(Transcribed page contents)

----

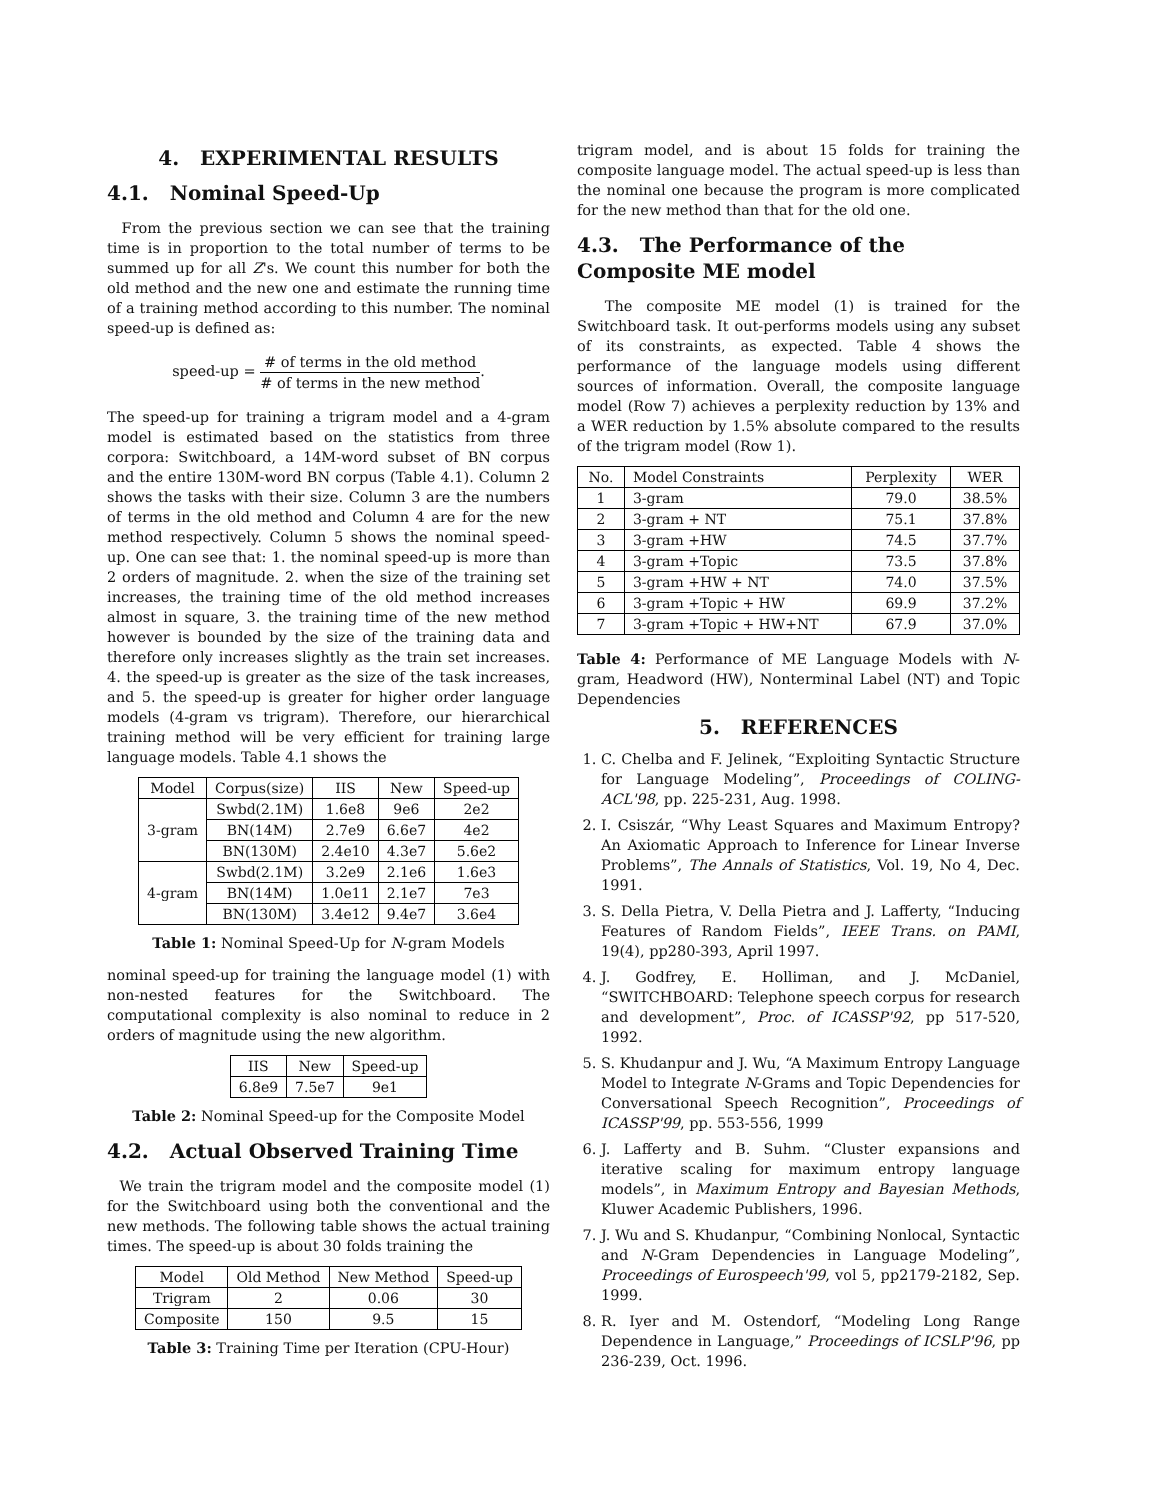4. EXPERIMENTAL RESULTS
4.1. Nominal Speed-Up
From the previous section we can see that the training time is in proportion to the total number of terms to be summed up for all Z's. We count this number for both the old method and the new one and estimate the running time of a training method according to this number. The nominal speed-up is defined as:
speed-up = # of terms in the old method # of terms in the new method.
The speed-up for training a trigram model and a 4-gram model is estimated based on the statistics from three corpora: Switchboard, a 14M-word subset of BN corpus and the entire 130M-word BN corpus (Table 4.1). Column 2 shows the tasks with their size. Column 3 are the numbers of terms in the old method and Column 4 are for the new method respectively. Column 5 shows the nominal speed-up. One can see that: 1. the nominal speed-up is more than 2 orders of magnitude. 2. when the size of the training set increases, the training time of the old method increases almost in square, 3. the training time of the new method however is bounded by the size of the training data and therefore only increases slightly as the train set increases. 4. the speed-up is greater as the size of the task increases, and 5. the speed-up is greater for higher order language models (4-gram vs trigram). Therefore, our hierarchical training method will be very efficient for training large language models. Table 4.1 shows the
| Model | Corpus(size) | IIS | New | Speed-up |
| --- | --- | --- | --- | --- |
| 3-gram | Swbd(2.1M) | 1.6e8 | 9e6 | 2e2 |
| | BN(14M) | 2.7e9 | 6.6e7 | 4e2 |
| | BN(130M) | 2.4e10 | 4.3e7 | 5.6e2 |
| 4-gram | Swbd(2.1M) | 3.2e9 | 2.1e6 | 1.6e3 |
| | BN(14M) | 1.0e11 | 2.1e7 | 7e3 |
| | BN(130M) | 3.4e12 | 9.4e7 | 3.6e4 |
Table 1: Nominal Speed-Up for N-gram Models
nominal speed-up for training the language model (1) with non-nested features for the Switchboard. The computational complexity is also nominal to reduce in 2 orders of magnitude using the new algorithm.
| IIS | New | Speed-up |
| --- | --- | --- |
| 6.8e9 | 7.5e7 | 9e1 |
Table 2: Nominal Speed-up for the Composite Model
4.2. Actual Observed Training Time
We train the trigram model and the composite model (1) for the Switchboard using both the conventional and the new methods. The following table shows the actual training times. The speed-up is about 30 folds training the
| Model | Old Method | New Method | Speed-up |
| --- | --- | --- | --- |
| Trigram | 2 | 0.06 | 30 |
| Composite | 150 | 9.5 | 15 |
Table 3: Training Time per Iteration (CPU-Hour)
trigram model, and is about 15 folds for training the composite language model. The actual speed-up is less than the nominal one because the program is more complicated for the new method than that for the old one.
4.3. The Performance of the Composite ME model
The composite ME model (1) is trained for the Switchboard task. It out-performs models using any subset of its constraints, as expected. Table 4 shows the performance of the language models using different sources of information. Overall, the composite language model (Row 7) achieves a perplexity reduction by 13% and a WER reduction by 1.5% absolute compared to the results of the trigram model (Row 1).
| No. | Model Constraints | Perplexity | WER |
| --- | --- | --- | --- |
| 1 | 3-gram | 79.0 | 38.5% |
| 2 | 3-gram + NT | 75.1 | 37.8% |
| 3 | 3-gram +HW | 74.5 | 37.7% |
| 4 | 3-gram +Topic | 73.5 | 37.8% |
| 5 | 3-gram +HW + NT | 74.0 | 37.5% |
| 6 | 3-gram +Topic + HW | 69.9 | 37.2% |
| 7 | 3-gram +Topic + HW+NT | 67.9 | 37.0% |
Table 4: Performance of ME Language Models with N-gram, Headword (HW), Nonterminal Label (NT) and Topic Dependencies
5. REFERENCES
1. C. Chelba and F. Jelinek, “Exploiting Syntactic Structure for Language Modeling”, Proceedings of COLING-ACL'98, pp. 225-231, Aug. 1998.
2. I. Csiszár, “Why Least Squares and Maximum Entropy? An Axiomatic Approach to Inference for Linear Inverse Problems”, The Annals of Statistics, Vol. 19, No 4, Dec. 1991.
3. S. Della Pietra, V. Della Pietra and J. Lafferty, “Inducing Features of Random Fields”, IEEE Trans. on PAMI, 19(4), pp280-393, April 1997.
4. J. Godfrey, E. Holliman, and J. McDaniel, “SWITCHBOARD: Telephone speech corpus for research and development”, Proc. of ICASSP'92, pp 517-520, 1992.
5. S. Khudanpur and J. Wu, “A Maximum Entropy Language Model to Integrate N-Grams and Topic Dependencies for Conversational Speech Recognition”, Proceedings of ICASSP'99, pp. 553-556, 1999
6. J. Lafferty and B. Suhm. “Cluster expansions and iterative scaling for maximum entropy language models”, in Maximum Entropy and Bayesian Methods, Kluwer Academic Publishers, 1996.
7. J. Wu and S. Khudanpur, “Combining Nonlocal, Syntactic and N-Gram Dependencies in Language Modeling”, Proceedings of Eurospeech'99, vol 5, pp2179-2182, Sep. 1999.
8. R. Iyer and M. Ostendorf, “Modeling Long Range Dependence in Language,” Proceedings of ICSLP'96, pp 236-239, Oct. 1996.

----

Search the data above for the string "Syntactic" and report each line that holds it.

▸ **SOLUTION TO THIS PROBLEM**:
1. C. Chelba and F. Jelinek, “Exploiting Syntactic Structure for Language Modeling”, Proceedings of COLING-ACL'98, pp. 225-231, Aug. 1998.
7. J. Wu and S. Khudanpur, “Combining Nonlocal, Syntactic and N-Gram Dependencies in Language Modeling”, Proceedings of Eurospeech'99, vol 5, pp2179-2182, Sep. 1999.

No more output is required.